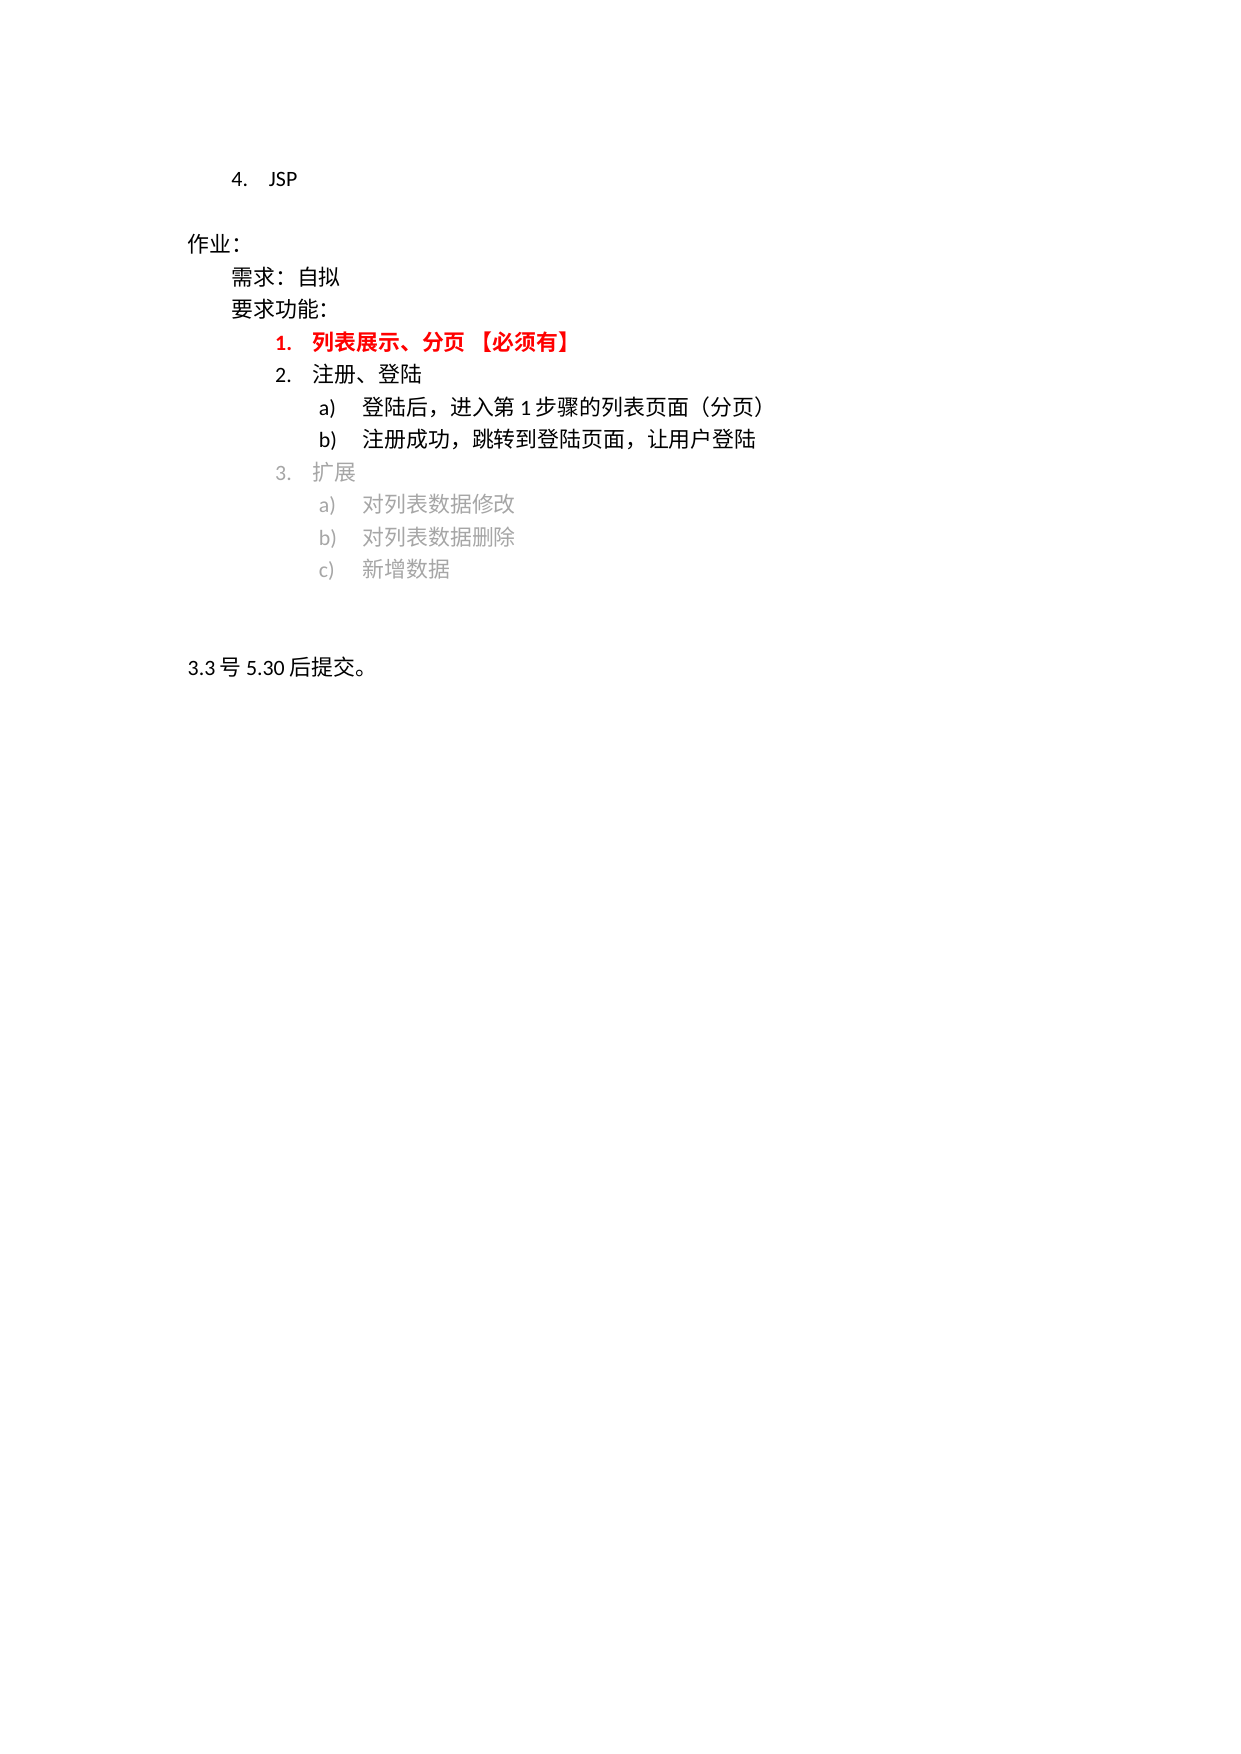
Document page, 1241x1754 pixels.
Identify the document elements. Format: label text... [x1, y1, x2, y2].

list 对列表数据删除 [319, 519, 1053, 552]
list 注册、登陆 [275, 357, 1053, 389]
list JSP [231, 162, 1053, 194]
list 扩展 [275, 454, 1053, 487]
list 新增数据 [319, 552, 1053, 584]
text 要求功能： [187, 292, 1053, 324]
list 注册成功，跳转到登陆页面，让用户登陆 [319, 422, 1053, 454]
list 列表展示、分页 【必须有】 [275, 324, 1053, 357]
text 需求：自拟 [187, 259, 1053, 292]
list 登陆后，进入第1步骤的列表页面（分页） [319, 389, 1053, 422]
list 对列表数据修改 [319, 487, 1053, 519]
text 3.3号5.30后提交。 [187, 649, 1053, 682]
text 作业： [187, 227, 1053, 259]
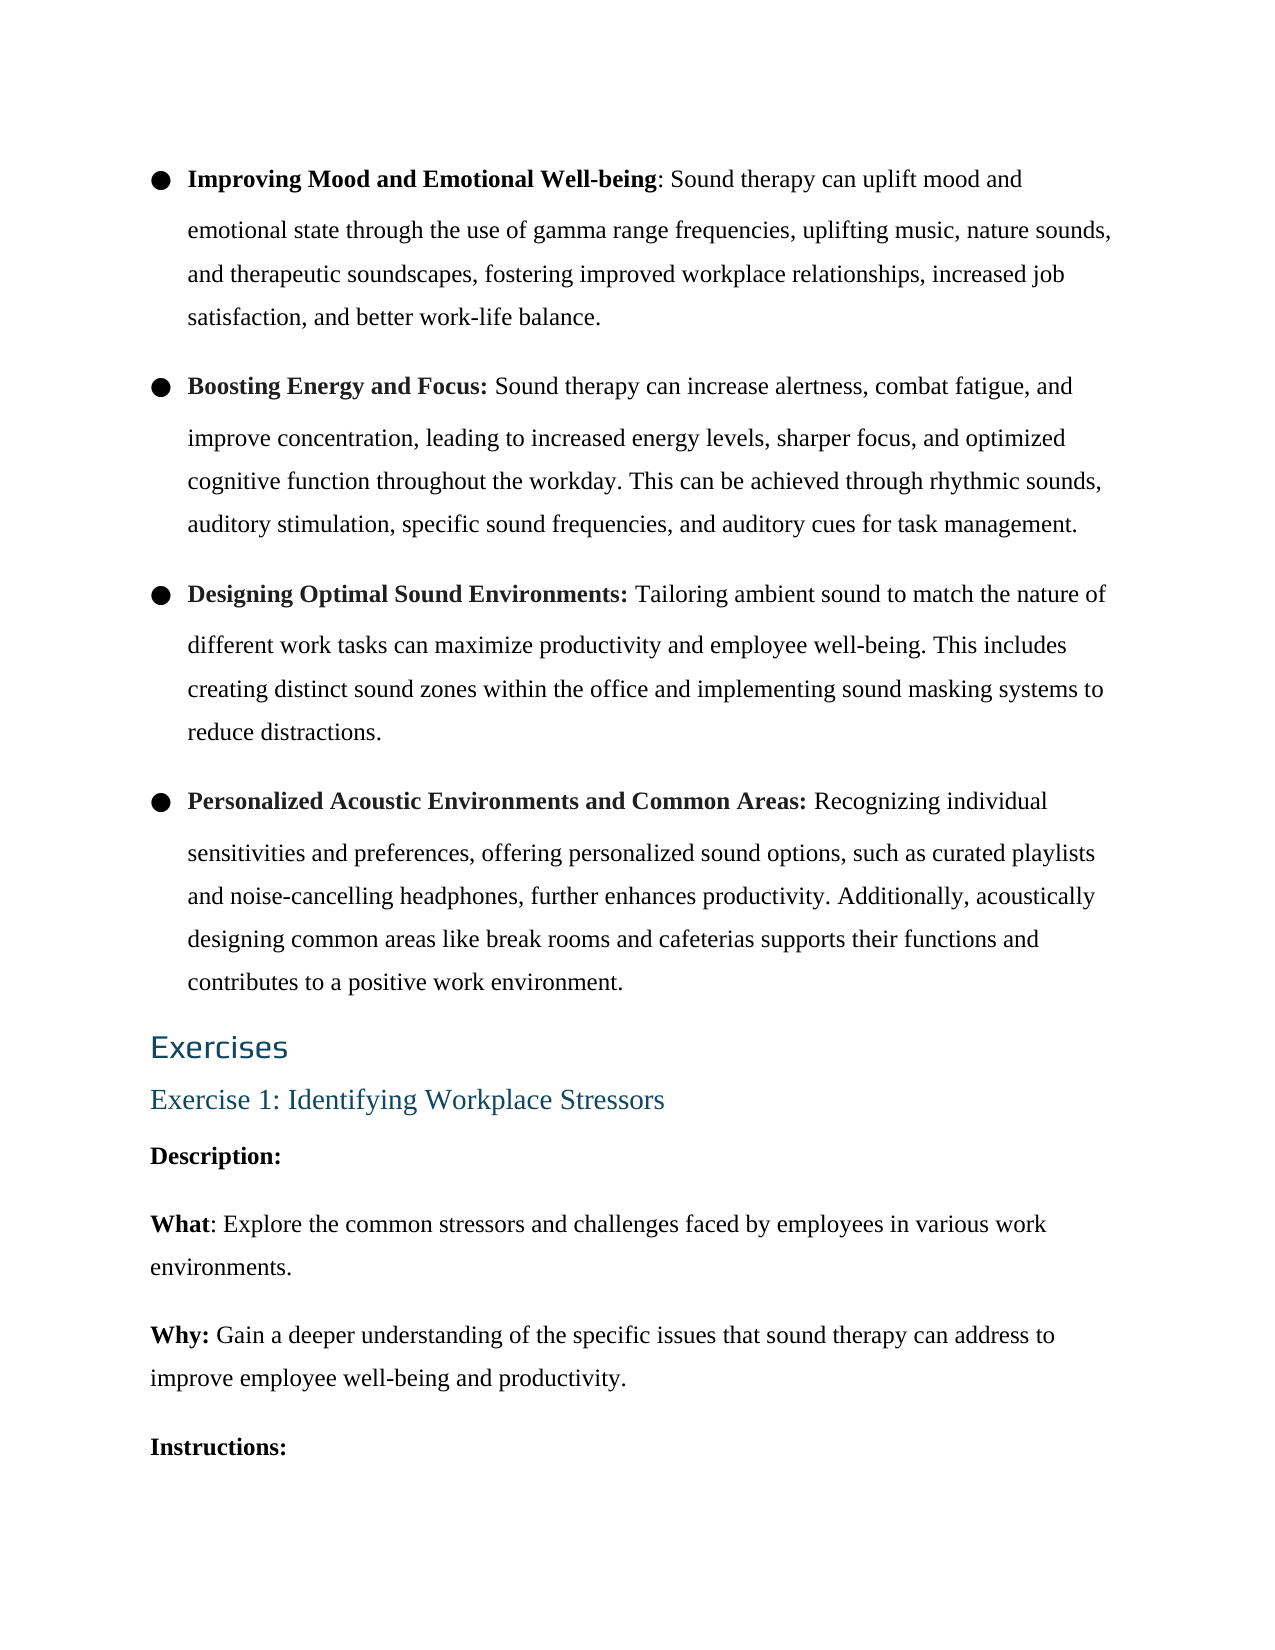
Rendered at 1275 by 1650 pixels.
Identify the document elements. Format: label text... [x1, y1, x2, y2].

list Improving Mood and Emotional Well-being: Sound therapy can uplift mood and emotional state through the use of gamma range frequencies, uplifting music, nature sounds, and therapeutic soundscapes, fostering improved workplace relationships, increased job satisfaction, and better work-life balance. [150, 150, 1125, 331]
list Designing Optimal Sound Environments: Tailoring ambient sound to match the nature of different work tasks can maximize productivity and employee well-being. This includes creating distinct sound zones within the office and implementing sound masking systems to reduce distractions. [150, 565, 1125, 746]
list Personalized Acoustic Environments and Common Areas: Recognizing individual sensitivities and preferences, offering personalized sound options, such as curated playlists and noise-cancelling headphones, further enhances productivity. Additionally, acoustically designing common areas like break rooms and cafeterias supports their functions and contributes to a positive work environment. [150, 772, 1125, 996]
subtitle Exercise 1: Identifying Workplace Stressors [150, 1082, 1125, 1116]
subtitle Exercises [150, 1027, 1125, 1066]
text Description: [150, 1141, 1125, 1170]
text What: Explore the common stressors and challenges faced by employees in various work environments. [150, 1209, 1125, 1281]
text Instructions: [150, 1432, 1125, 1460]
list Boosting Energy and Focus: Sound therapy can increase alertness, combat fatigue, and improve concentration, leading to increased energy levels, sharper focus, and optimized cognitive function throughout the workday. This can be achieved through rhythmic sounds, auditory stimulation, specific sound frequencies, and auditory cues for task management. [150, 357, 1125, 538]
text Why: Gain a deeper understanding of the specific issues that sound therapy can address to improve employee well-being and productivity. [150, 1320, 1125, 1392]
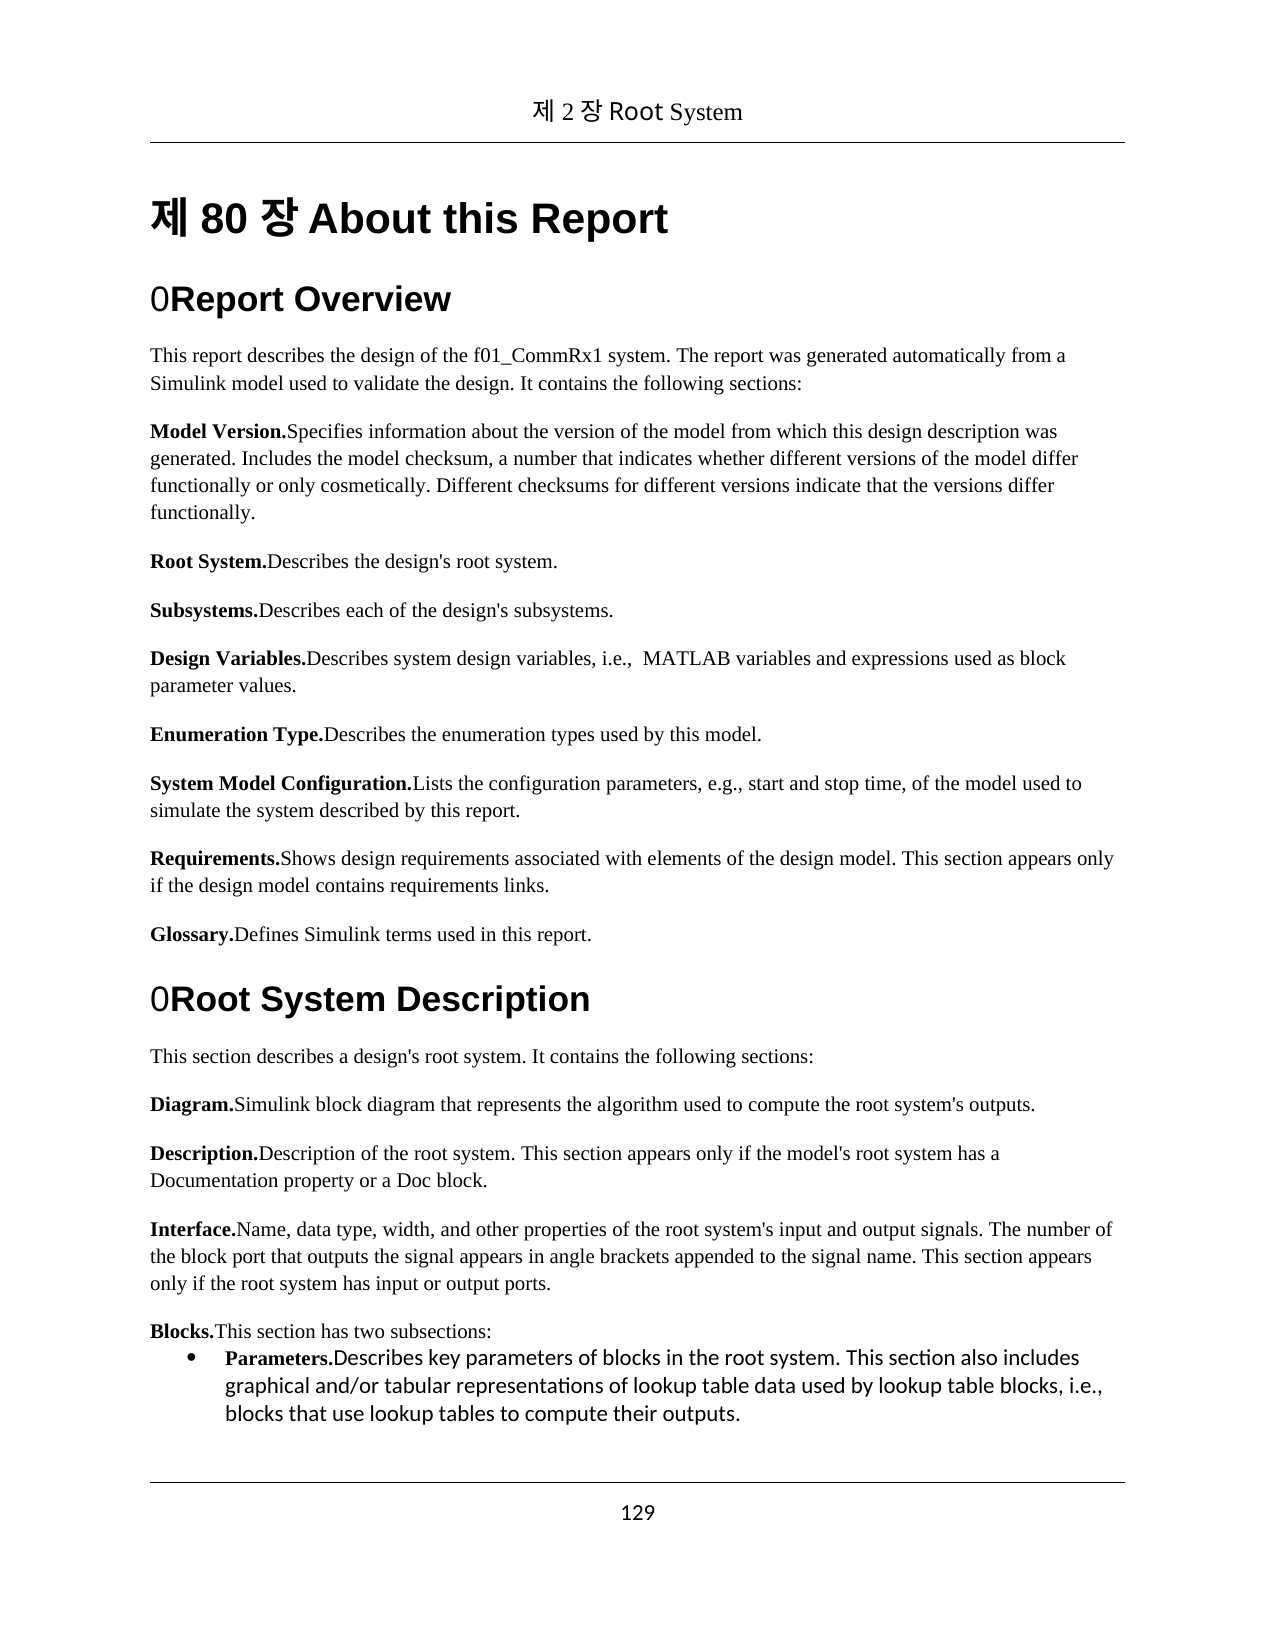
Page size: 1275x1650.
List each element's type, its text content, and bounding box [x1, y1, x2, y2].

list Parameters.Describes key parameters of blocks in the root system. This section also includes graphical and/or tabular representations of lookup table data used by lookup table blocks, i.e., blocks that use lookup tables to compute their outputs. [187, 1343, 1125, 1428]
text This section describes a design's root system. It contains the following sections: [150, 1041, 1125, 1068]
text Design Variables.Describes system design variables, i.e., MATLAB variables and expressions used as block parameter values. [150, 643, 1125, 697]
text Model Version.Specifies information about the version of the model from which this design description was generated. Includes the model checksum, a number that indicates whether different versions of the model differ functionally or only cosmetically. Different checksums for different versions indicate that the versions differ functionally. [150, 416, 1125, 524]
text Diagram.Simulink block diagram that represents the algorithm used to compute the root system's outputs. [150, 1089, 1125, 1116]
text Subsystems.Describes each of the design's subsystems. [150, 594, 1125, 622]
text Requirements.Shows design requirements associated with elements of the design model. This section appears only if the design model contains requirements links. [150, 843, 1125, 897]
text Enumeration Type.Describes the enumeration types used by this model. [150, 719, 1125, 746]
text System Model Configuration.Lists the configuration parameters, e.g., start and stop time, of the model used to simulate the system described by this report. [150, 768, 1125, 822]
text Interface.Name, data type, width, and other properties of the root system's input and output signals. The number of the block port that outputs the signal appears in angle brackets appended to the signal name. This section appears only if the root system has input or output ports. [150, 1214, 1125, 1295]
text This report describes the design of the f01_CommRx1 system. The report was generated automatically from a Simulink model used to validate the design. It contains the following sections: [150, 340, 1125, 394]
title Root System Description [150, 973, 1125, 1019]
text Root System.Describes the design's root system. [150, 546, 1125, 573]
text Description.Description of the root system. This section appears only if the model's root system has a Documentation property or a Doc block. [150, 1138, 1125, 1192]
title Report Overview [150, 273, 1125, 319]
text Blocks.This section has two subsections: [150, 1316, 1125, 1343]
text 제 8 장About this Report [150, 188, 1125, 246]
text Glossary.Defines Simulink terms used in this report. [150, 919, 1125, 946]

**WHAT TO PRODUCE**: Where a line of the records has the string "each", copy that line.

**WRITTEN ANSWER**:
List each element's type, its text content, and bounding box [x1, y1, x2, y2].
text Subsystems.Describes each of the design's subsystems. [150, 594, 1125, 622]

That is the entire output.